In this exercise, the entries below include pictures. Repeat exactly the lines from the line with "projektu powstaną eleganckie segmenty z" to the line with "氏に賛同し、他にも掲載されているメディアもあります。", including both, but without the pictures.

_ _ _ _

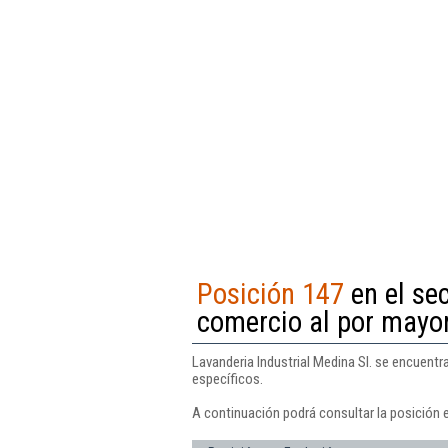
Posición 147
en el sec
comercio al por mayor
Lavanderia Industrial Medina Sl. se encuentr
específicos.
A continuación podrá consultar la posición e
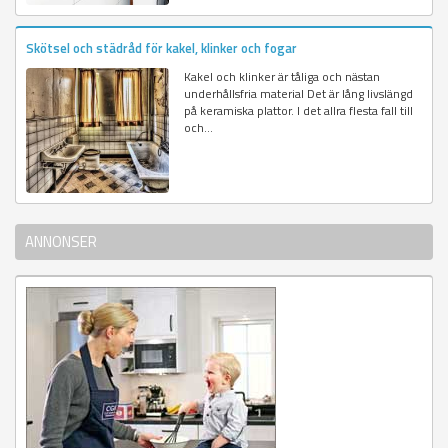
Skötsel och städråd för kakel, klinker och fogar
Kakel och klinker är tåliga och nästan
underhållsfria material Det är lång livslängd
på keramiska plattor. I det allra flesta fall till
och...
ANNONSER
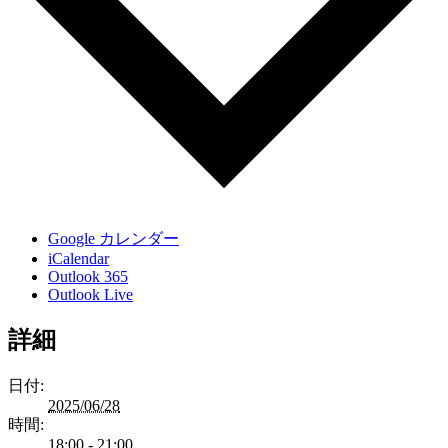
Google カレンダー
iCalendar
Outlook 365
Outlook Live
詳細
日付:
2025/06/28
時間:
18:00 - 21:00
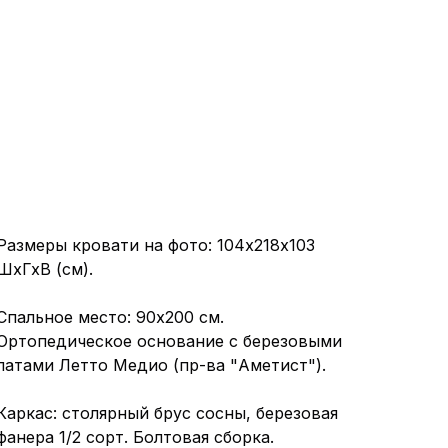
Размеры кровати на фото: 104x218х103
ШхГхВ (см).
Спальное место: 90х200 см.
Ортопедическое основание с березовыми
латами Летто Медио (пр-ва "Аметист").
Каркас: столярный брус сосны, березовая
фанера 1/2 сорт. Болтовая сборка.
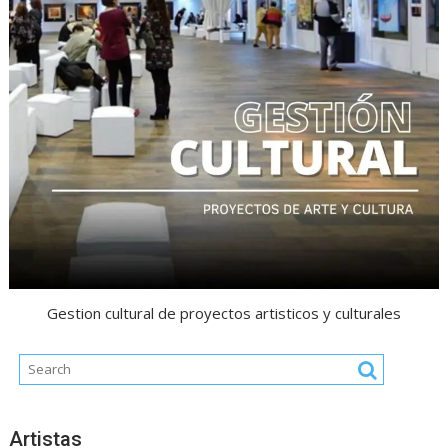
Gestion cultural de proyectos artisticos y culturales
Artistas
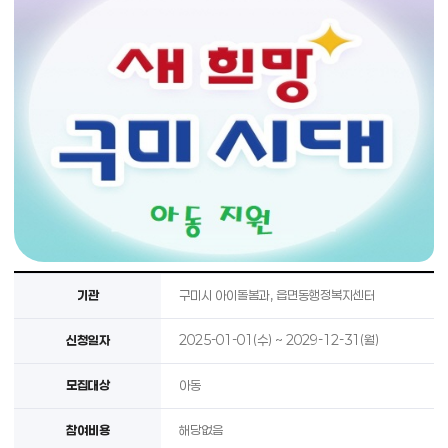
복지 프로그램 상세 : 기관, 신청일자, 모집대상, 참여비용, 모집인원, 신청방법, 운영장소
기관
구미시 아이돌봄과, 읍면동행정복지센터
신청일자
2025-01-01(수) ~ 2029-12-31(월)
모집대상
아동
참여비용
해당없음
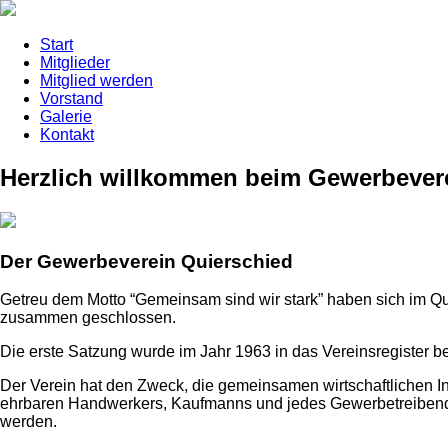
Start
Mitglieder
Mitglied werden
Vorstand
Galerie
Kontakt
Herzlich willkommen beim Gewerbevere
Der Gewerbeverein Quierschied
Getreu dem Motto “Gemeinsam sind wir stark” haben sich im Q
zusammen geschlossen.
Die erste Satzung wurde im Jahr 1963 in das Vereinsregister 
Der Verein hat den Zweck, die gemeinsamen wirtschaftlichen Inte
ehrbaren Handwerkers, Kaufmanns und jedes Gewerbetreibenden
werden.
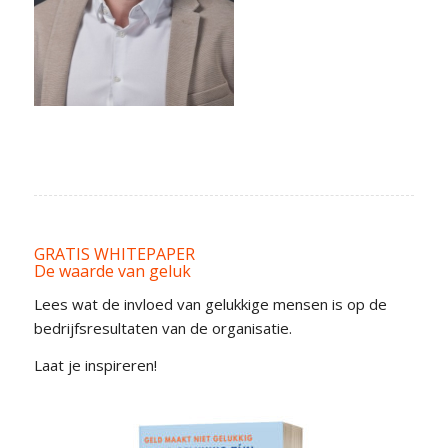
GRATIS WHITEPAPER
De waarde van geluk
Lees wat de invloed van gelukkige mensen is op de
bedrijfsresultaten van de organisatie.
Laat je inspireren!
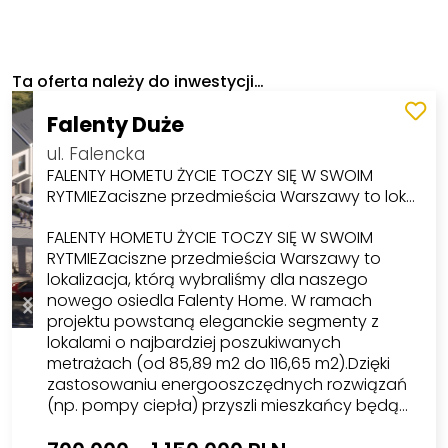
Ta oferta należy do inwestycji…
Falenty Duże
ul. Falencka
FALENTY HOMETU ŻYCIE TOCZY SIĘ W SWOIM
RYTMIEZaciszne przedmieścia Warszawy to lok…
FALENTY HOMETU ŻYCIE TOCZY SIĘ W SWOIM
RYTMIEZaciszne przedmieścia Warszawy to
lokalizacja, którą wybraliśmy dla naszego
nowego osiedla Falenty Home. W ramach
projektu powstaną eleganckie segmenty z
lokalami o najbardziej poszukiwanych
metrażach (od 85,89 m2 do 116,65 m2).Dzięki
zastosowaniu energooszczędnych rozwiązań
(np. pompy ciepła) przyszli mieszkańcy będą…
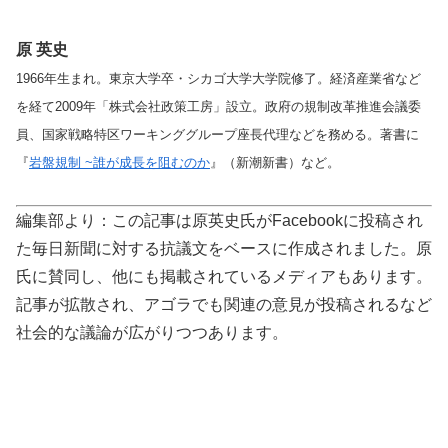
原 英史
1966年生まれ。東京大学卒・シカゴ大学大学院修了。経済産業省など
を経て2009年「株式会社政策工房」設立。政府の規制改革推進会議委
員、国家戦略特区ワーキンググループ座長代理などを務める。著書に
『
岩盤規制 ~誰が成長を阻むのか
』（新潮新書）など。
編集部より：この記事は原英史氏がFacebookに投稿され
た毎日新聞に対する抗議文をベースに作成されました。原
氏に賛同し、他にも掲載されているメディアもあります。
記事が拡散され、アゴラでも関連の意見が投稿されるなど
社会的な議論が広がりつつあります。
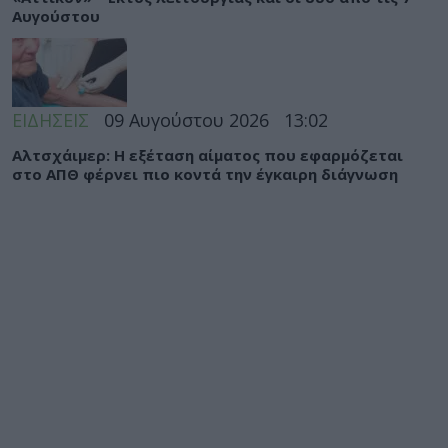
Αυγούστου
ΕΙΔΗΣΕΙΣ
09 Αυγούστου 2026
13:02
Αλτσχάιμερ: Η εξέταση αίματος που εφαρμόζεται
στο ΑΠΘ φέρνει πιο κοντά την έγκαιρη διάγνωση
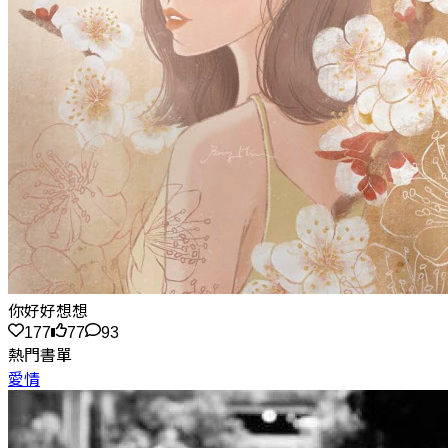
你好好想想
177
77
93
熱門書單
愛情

_ _ _ _

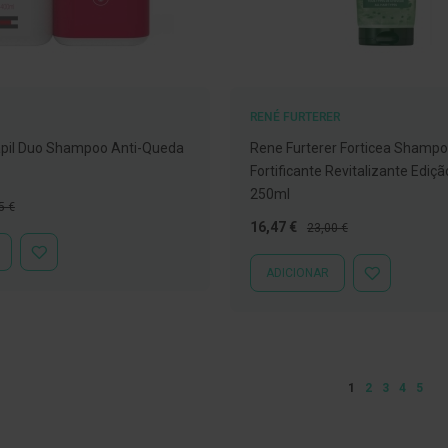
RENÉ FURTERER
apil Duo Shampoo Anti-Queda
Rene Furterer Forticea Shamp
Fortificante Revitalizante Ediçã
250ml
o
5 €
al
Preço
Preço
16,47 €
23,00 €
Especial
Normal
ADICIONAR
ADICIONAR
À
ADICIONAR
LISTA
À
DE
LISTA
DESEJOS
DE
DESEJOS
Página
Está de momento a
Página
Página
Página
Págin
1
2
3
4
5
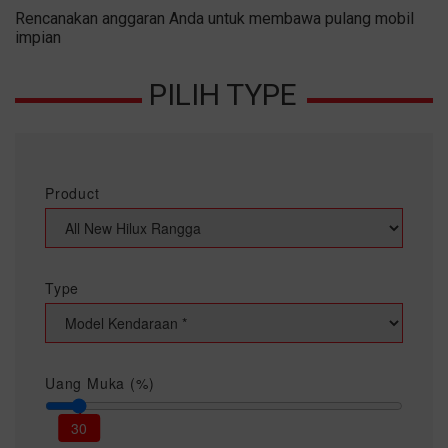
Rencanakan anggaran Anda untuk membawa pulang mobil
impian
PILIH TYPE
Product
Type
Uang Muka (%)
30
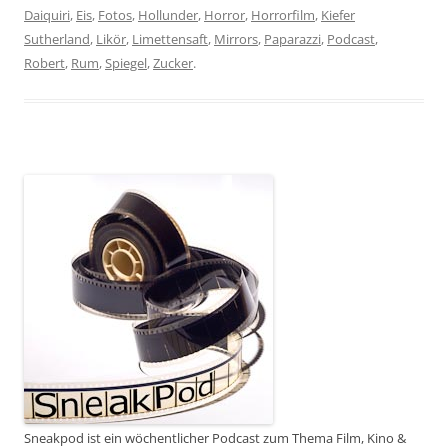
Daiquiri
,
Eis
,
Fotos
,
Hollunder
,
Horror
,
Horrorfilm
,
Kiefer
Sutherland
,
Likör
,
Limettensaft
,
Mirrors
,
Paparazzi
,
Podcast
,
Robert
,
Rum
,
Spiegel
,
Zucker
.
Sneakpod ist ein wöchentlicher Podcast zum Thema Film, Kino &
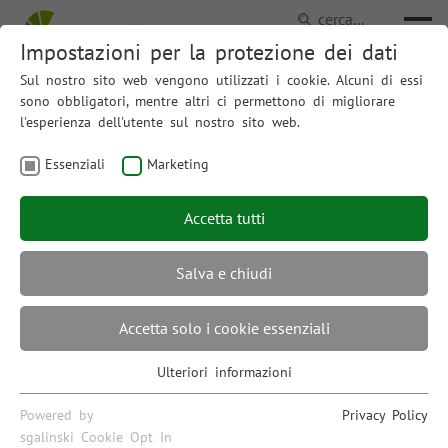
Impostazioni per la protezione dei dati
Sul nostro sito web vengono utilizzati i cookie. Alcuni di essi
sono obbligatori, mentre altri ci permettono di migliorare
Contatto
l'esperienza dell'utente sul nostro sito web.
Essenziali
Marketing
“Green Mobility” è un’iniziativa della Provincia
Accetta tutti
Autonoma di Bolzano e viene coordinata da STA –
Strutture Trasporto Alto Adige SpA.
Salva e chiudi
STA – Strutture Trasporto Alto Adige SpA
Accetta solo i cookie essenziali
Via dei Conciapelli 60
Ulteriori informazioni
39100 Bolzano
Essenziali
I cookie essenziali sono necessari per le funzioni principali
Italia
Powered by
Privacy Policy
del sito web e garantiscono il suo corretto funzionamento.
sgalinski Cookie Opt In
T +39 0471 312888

_ _ _ _

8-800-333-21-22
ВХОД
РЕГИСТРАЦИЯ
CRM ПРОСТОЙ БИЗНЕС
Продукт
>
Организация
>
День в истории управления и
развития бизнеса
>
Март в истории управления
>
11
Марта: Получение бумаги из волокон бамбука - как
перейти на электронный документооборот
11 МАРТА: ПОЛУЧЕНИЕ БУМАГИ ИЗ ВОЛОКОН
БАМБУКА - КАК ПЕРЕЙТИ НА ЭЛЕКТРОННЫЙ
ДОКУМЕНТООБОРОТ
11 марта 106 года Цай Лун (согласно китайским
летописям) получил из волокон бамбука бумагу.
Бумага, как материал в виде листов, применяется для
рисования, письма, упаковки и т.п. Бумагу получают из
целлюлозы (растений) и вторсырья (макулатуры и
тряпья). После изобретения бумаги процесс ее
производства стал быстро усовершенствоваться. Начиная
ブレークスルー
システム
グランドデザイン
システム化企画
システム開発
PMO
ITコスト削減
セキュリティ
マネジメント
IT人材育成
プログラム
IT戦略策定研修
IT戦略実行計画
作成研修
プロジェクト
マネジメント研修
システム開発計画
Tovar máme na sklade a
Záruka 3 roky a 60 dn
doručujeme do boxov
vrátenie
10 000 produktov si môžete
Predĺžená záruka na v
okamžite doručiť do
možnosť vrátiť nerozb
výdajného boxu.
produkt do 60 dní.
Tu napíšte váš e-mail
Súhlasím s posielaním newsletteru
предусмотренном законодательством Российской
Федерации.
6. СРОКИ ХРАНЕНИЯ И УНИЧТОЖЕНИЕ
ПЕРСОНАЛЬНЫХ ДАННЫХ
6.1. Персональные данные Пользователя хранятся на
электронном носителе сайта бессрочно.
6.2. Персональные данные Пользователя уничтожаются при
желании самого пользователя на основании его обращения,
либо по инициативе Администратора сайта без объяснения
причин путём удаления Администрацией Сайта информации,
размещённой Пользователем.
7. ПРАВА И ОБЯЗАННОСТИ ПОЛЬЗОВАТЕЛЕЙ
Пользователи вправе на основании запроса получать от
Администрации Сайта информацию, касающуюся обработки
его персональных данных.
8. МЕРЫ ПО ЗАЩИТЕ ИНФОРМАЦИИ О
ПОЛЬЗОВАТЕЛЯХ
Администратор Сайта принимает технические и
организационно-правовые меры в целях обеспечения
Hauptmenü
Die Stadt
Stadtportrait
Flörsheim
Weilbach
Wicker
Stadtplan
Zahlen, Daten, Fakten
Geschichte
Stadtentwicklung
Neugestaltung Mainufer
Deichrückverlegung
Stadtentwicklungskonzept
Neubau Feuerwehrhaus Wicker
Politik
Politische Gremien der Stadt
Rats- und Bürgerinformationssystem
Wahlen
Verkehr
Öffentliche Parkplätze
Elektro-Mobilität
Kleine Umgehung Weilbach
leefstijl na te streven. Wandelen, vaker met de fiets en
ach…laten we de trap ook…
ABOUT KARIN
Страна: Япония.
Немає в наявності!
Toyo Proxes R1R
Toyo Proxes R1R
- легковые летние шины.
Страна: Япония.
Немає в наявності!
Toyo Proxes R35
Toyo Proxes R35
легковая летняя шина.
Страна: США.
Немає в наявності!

_ _ _ _

**Solution for this problem**
projektu powstaną eleganckie segmenty z
lokalami o najbardziej poszukiwanych
metrażach (od 85,89 m2 do 116,65 m2).Dzięki
zastosowaniu energooszczędnych rozwiązań
(np. pompy ciepła) przyszli mieszkańcy będą…
原 英史
1966年生まれ。東京大学卒・シカゴ大学大学院修了。経済産業省など
を経て2009年「株式会社政策工房」設立。政府の規制改革推進会議委
員、国家戦略特区ワーキンググループ座長代理などを務める。著書に
『
岩盤規制 ~誰が成長を阻むのか
』（新潮新書）など。
編集部より：この記事は原英史氏がFacebookに投稿され
た毎日新聞に対する抗議文をベースに作成されました。原
氏に賛同し、他にも掲載されているメディアもあります。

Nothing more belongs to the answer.